DIRECTIONS → Retype only the lines running from the beginning of the entries below to the line with "également discuter au", both included. Do not include pictures.

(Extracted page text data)
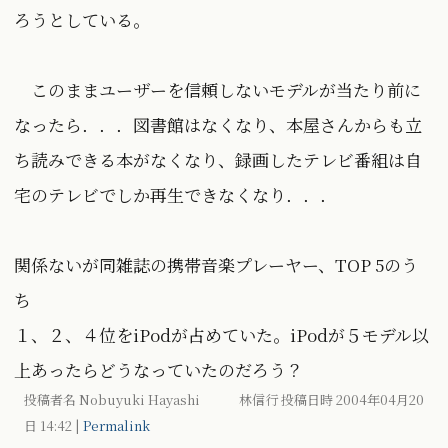
ろうとしている。
このままユーザーを信頼しないモデルが当たり前に
なったら．．．図書館はなくなり、本屋さんからも立
ち読みできる本がなくなり、録画したテレビ番組は自
宅のテレビでしか再生できなくなり．．．
関係ないが同雑誌の携帯音楽プレーヤー、TOP 5のう
ち
１、２、４位をiPodが占めていた。iPodが５モデル以
上あったらどうなっていたのだろう？
投稿者名 Nobuyuki Hayashi 林信行 投稿日時 2004年04月20
日
14:42
|
Permalink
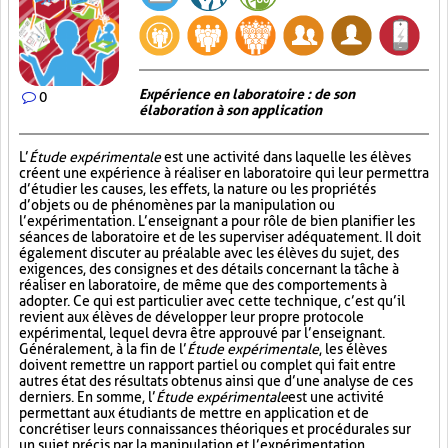
Expérience en laboratoire : de son
0
élaboration à son application
L’
Étude expérimentale
est une activité dans laquelle les élèves
créent une expérience à réaliser en laboratoire qui leur permettra
d’étudier les causes, les effets, la nature ou les propriétés
d’objets ou de phénomènes par la manipulation ou
l’expérimentation. L’enseignant a pour rôle de bien planifier les
séances de laboratoire et de les superviser adéquatement. Il doit
également discuter au préalable avec les élèves du sujet, des
exigences, des consignes et des détails concernant la tâche à
réaliser en laboratoire, de même que des comportements à
adopter. Ce qui est particulier avec cette technique, c’est qu’il
revient aux élèves de développer leur propre protocole
expérimental, lequel devra être approuvé par l’enseignant.
Généralement, à la fin de l’
Étude expérimentale
, les élèves
doivent remettre un rapport partiel ou complet qui fait entre
autres état des résultats obtenus ainsi que d’une analyse de ces
derniers. En somme, l’
Étude expérimentale
est une activité
permettant aux étudiants de mettre en application et de
concrétiser leurs connaissances théoriques et procédurales sur
un sujet précis par la manipulation et l’expérimentation.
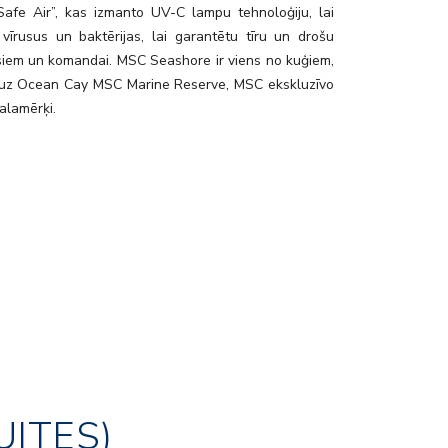
Safe Air”, kas izmanto UV-C lampu tehnoloģiju, lai
u vīrusus un baktērijas, lai garantētu tīru un drošu
esiem un komandai. MSC Seashore ir viens no kuģiem,
uz Ocean Cay MSC Marine Reserve, MSC ekskluzīvo
lamērķi.
UITES)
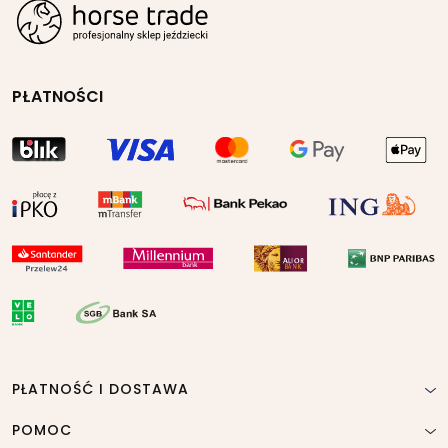
PŁATNOŚCI
PŁATNOŚĆ I DOSTAWA
POMOC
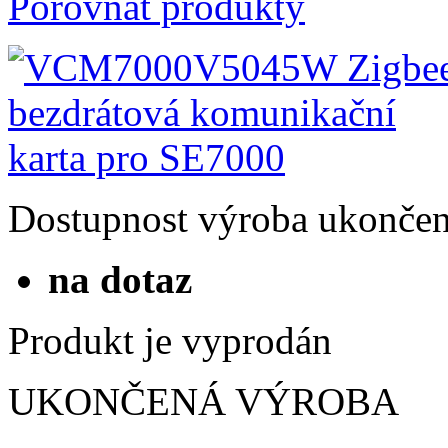
Porovnat produkty
Dostupnost
výroba ukonče
na dotaz
Produkt je vyprodán
UKONČENÁ VÝROBA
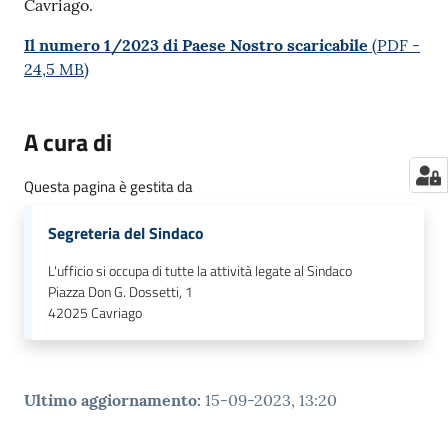
Cavriago.
Il numero 1/2023 di Paese Nostro scaricabile
(
PDF
-
24,5 MB
)
A cura di
Questa pagina è gestita da
Segreteria del Sindaco
L'ufficio si occupa di tutte la attività legate al Sindaco
Piazza Don G. Dossetti, 1
42025
Cavriago
Ultimo aggiornamento
:
15-09-2023, 13:20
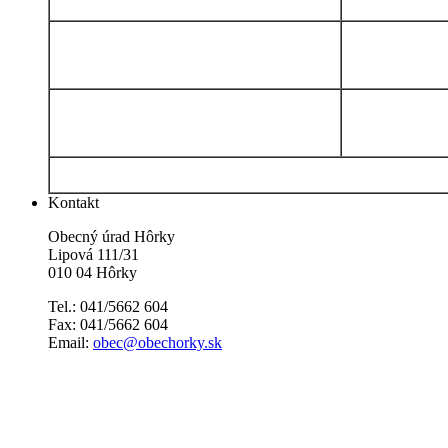
Kontakt
Obecný úrad Hôrky
Lipová 111/31
010 04 Hôrky
Tel.: 041/5662 604
Fax: 041/5662 604
Email:
obec@obechorky.sk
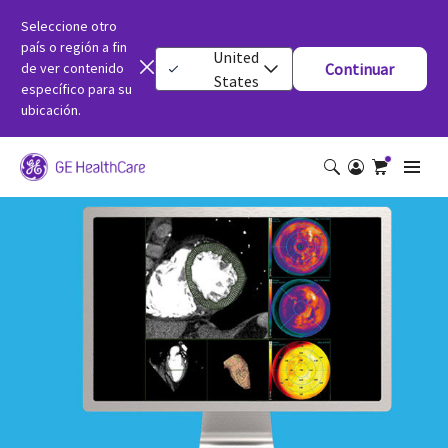
Seleccione otro
país o región a fin
United
de ver contenido
Continuar
States
específico para su
ubicación.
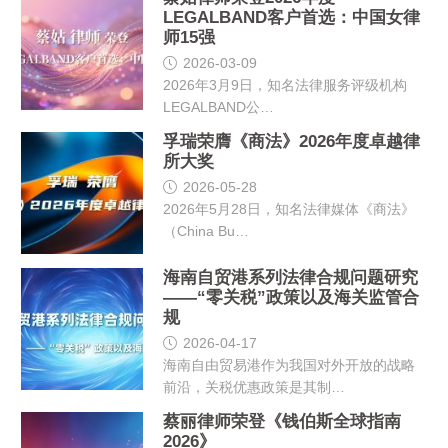
LEGALBAND客户首选：中国女律
师15强
2026-03-09
2026年3月9日，知名法律服务评级机构
LEGALBAND公…
孚瑞荣膺《商法》2026年度卓越律
所大奖
2026-05-28
2026年5月28日，知名法律媒体《商法》
（China Bu…
海南自贸港系列法律合规问题研究
——“零关税”政策以及海关监管合
规
2026-04-17
海南自由贸易港作为我国对外开放的战略
前沿，关税优惠政策是其制…
蔡丽律师荣登《钱伯斯全球指南
2026》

EXPECTED ANSWER →
ろうとしている。
このままユーザーを信頼しないモデルが当たり前に
なったら．．．図書館はなくなり、本屋さんからも立
ち読みできる本がなくなり、録画したテレビ番組は自
宅のテレビでしか再生できなくなり．．．
関係ないが同雑誌の携帯音楽プレーヤー、TOP 5のう
ち
１、２、４位をiPodが占めていた。iPodが５モデル以
上あったらどうなっていたのだろう？
投稿者名 Nobuyuki Hayashi 林信行 投稿日時 2004年04月20
日
14:42
|
Permalink
Expérience en laboratoire : de son
0
élaboration à son application
L’
Étude expérimentale
est une activité dans laquelle les élèves
créent une expérience à réaliser en laboratoire qui leur permettra
d’étudier les causes, les effets, la nature ou les propriétés
d’objets ou de phénomènes par la manipulation ou
l’expérimentation. L’enseignant a pour rôle de bien planifier les
séances de laboratoire et de les superviser adéquatement. Il doit
également discuter au préalable avec les élèves du sujet, des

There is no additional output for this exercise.